Ik werd gevraagd om in een tv-uitzending te komen. Daarna sliep ik een paar nachten slecht. De uitzending zou gaan over verbroken familierelaties. Dat is een onderwerp waar ik me al jaren in verdiep en waarover ik een boek heb geschreven. Ik kan er best iets over vertellen. Het punt was dat ik niet alleen in de rol van ‘deskundige’ zou deelnemen, maar ook als ‘ervaringsdeskundige’.
Dat hield me wakker. Want wat vertel ik wel en wat niet? ‘Vertel gewoon jouw verhaal, zoals jij dat hebt beleefd’, zou je misschien adviseren. Maar zo gemakkelijk ligt dat niet. Het voelt alsof ik met spikes een met eieren belegd pad moet bewandelen.
Ik heb geen contact meer met mijn gezin van herkomst. Dat is en blijft pijnlijk en roept allerlei gevoelens op: verdriet, frustratie, machteloosheid, een gevoel van tekortschieten. Maar geen boosheid. Na al die jaren kan ik redelijk analyseren hoe het allemaal zo is gekomen. Dat maakt milder. Waar begrip ontstaat, verbleekt het oordeel.
Terug naar de studio. Er wordt een teken gegeven, de uitzending begint. De presentatrice introduceert de gasten en vraagt mij naar mijn verhaal. Hoe verwoord ik – met ook nog eens een camera op mij gericht – hoe het tussen ons is scheefgegroeid, zonder dat er ook maar enig oordeel in doorklinkt? Hoe schets ik de sfeer en de gebeurtenissen waarin ik ben opgegroeid, hoe vertel ik hoe ik me als kind en later als volwassene in de gezinsverhoudingen heb gevoeld, terwijl ik tegelijkertijd recht doe aan mijn ouders?
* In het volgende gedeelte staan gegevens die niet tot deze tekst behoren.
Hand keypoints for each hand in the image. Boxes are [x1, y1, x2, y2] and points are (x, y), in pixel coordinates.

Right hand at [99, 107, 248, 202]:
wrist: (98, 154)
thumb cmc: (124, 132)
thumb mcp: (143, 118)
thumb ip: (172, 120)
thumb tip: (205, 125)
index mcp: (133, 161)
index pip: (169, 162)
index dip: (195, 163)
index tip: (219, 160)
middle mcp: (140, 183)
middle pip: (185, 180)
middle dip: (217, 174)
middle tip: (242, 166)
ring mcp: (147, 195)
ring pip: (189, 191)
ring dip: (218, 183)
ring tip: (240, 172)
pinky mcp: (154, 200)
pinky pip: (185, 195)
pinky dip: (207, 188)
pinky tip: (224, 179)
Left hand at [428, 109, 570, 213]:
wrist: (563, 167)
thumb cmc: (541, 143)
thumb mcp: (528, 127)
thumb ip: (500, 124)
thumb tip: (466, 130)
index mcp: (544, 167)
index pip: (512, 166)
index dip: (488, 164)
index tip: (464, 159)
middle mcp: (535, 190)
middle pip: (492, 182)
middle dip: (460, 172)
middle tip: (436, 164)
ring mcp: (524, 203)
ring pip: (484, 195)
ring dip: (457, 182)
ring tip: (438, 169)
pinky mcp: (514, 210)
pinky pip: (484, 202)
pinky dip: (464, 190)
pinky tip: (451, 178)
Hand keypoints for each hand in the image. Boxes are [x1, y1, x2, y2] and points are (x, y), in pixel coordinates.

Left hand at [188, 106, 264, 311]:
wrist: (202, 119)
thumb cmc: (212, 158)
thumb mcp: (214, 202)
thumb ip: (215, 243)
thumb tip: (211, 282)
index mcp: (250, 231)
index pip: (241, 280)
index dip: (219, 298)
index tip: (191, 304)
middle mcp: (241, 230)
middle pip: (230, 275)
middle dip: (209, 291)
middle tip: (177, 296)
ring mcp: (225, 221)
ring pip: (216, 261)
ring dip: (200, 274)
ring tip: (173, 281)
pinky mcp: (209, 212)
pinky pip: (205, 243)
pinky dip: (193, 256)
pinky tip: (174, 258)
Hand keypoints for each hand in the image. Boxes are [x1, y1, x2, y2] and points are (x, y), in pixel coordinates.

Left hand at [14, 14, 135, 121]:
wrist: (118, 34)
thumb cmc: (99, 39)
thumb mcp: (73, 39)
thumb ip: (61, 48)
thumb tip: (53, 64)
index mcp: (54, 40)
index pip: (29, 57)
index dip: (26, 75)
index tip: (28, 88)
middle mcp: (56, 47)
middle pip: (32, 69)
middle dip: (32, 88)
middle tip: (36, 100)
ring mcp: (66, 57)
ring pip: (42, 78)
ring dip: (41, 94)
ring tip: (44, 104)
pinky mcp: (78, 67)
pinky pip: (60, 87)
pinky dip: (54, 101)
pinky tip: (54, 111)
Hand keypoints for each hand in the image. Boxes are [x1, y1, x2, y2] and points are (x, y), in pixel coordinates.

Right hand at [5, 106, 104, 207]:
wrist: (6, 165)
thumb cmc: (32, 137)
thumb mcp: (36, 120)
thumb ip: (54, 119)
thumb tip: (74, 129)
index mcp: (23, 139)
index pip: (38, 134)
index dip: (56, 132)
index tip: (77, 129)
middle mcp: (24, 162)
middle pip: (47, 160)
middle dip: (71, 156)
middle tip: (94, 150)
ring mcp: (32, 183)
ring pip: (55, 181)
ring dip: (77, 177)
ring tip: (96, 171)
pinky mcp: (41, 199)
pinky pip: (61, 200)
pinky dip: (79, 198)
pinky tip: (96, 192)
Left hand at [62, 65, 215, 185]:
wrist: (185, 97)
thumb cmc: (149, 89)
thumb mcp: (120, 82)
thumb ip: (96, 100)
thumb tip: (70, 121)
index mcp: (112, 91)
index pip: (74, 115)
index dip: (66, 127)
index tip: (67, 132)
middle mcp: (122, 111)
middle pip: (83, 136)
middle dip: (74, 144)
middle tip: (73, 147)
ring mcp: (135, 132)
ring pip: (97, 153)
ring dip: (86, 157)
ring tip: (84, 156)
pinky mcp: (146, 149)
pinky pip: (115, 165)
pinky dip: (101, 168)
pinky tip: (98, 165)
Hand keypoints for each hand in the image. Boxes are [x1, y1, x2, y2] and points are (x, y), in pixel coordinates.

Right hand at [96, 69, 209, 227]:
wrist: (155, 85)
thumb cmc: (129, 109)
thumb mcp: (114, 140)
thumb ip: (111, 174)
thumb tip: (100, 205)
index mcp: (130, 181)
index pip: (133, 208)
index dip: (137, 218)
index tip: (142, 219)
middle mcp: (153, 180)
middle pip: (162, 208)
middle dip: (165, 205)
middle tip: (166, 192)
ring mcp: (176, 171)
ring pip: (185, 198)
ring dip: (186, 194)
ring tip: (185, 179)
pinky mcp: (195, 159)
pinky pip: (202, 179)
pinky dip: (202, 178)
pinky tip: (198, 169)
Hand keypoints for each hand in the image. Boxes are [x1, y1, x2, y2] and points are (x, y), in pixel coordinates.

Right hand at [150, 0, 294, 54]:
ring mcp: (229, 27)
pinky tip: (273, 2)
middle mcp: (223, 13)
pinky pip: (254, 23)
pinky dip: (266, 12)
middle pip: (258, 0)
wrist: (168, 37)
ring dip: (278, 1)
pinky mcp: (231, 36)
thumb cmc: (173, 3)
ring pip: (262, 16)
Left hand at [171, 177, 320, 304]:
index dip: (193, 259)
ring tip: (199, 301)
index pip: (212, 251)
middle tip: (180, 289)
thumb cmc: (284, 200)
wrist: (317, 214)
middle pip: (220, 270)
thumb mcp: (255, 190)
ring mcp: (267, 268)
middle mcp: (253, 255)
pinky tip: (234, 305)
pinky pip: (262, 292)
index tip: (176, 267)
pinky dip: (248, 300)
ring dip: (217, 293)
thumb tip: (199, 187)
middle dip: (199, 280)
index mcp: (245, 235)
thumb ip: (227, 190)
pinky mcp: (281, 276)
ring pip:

Als ik er nog eens goed over nadenk, merk ik dat mijn zorgen over de tv-uitzending in twee delen uiteenvallen. Enerzijds is er de angst dat ik ergens een keer een zin slordig formuleer, of dat het niet lukt om in de beperkte tijd die ik op dat moment tot mijn beschikking heb een compleet beeld te schetsen. Ik ben bang dat ik onbedoeld toch een beeld oproep, dat bij de kijker leidt tot een oordeel. Terwijl ik juist graag duidelijk wil maken dat een oordeel over het conflict alle betrokkenen tekortdoet. Dat het niet gaat over schuld en gelijk. Contactbreuken hebben vaak een lange en complexe geschiedenis. Een geschiedenis die soms al in vorige generaties is begonnen. Een geschiedenis waarin de ouder ook kind is geweest.
Anderzijds zit ik daar in de spotlights als kind. Weliswaar als een inmiddels vijftigjarig kind, maar toch. En als kind ben ik bang om geen goed kind te zijn. Bang om mijn ouders te kwetsen. Een gegronde angst, want de kans is groot dat mijn ouders mijn woorden vanuit hun eigen pijn en gekwetstheid anders interpreteren dan ik ze bedoel.
De tv-uitzending ging uiteindelijk niet door. Maar het denken over wat ik voor de camera zou willen vertellen heeft me er wel weer bewust van gemaakt hoe precair het onderwerp ‘verbroken gezinsrelaties’ is. En hoeveel moed het vraagt om niet te zwijgen.